■ **WHAT YOU NEED TO DO**
As you restate the entries, keep every word intact and leave out whatever images they hold.

Segment Start: INFORMATION SHOWN

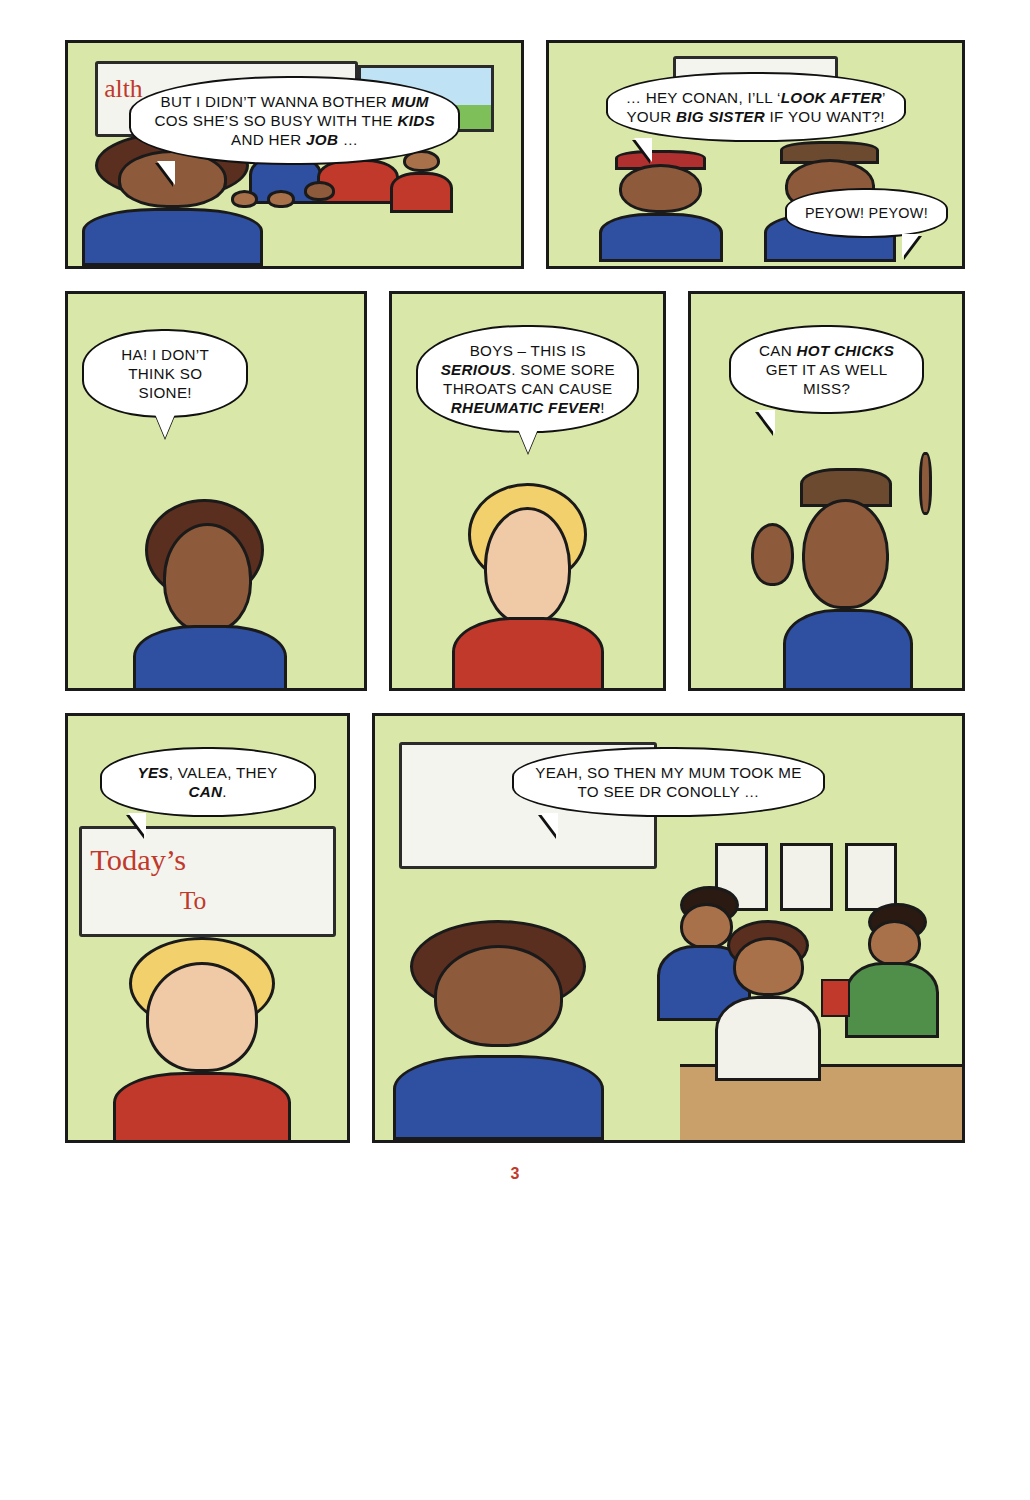alth
But I didn’t wanna bother Mum cos she’s so busy with the kids and her job …
… Hey Conan, I’ll ‘look after’ your big sister if you want?!
Peyow! Peyow!
Ha! I don’t think so Sione!
Boys – this is serious. Some sore throats can cause rheumatic fever!
Can hot chicks get it as well Miss?
Today’s
To
Yes, Valea, they can.
Yeah, so then my Mum took me to see Dr Conolly …
3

Segment End: INFORMATION SHOWN

■ **FINAL ANSWER**
alth
But I didn’t wanna bother Mum cos she’s so busy with the kids and her job …
… Hey Conan, I’ll ‘look after’ your big sister if you want?!
Peyow! Peyow!
Ha! I don’t think so Sione!
Boys – this is serious. Some sore throats can cause rheumatic fever!
Can hot chicks get it as well Miss?
Today’s
To
Yes, Valea, they can.
Yeah, so then my Mum took me to see Dr Conolly …
3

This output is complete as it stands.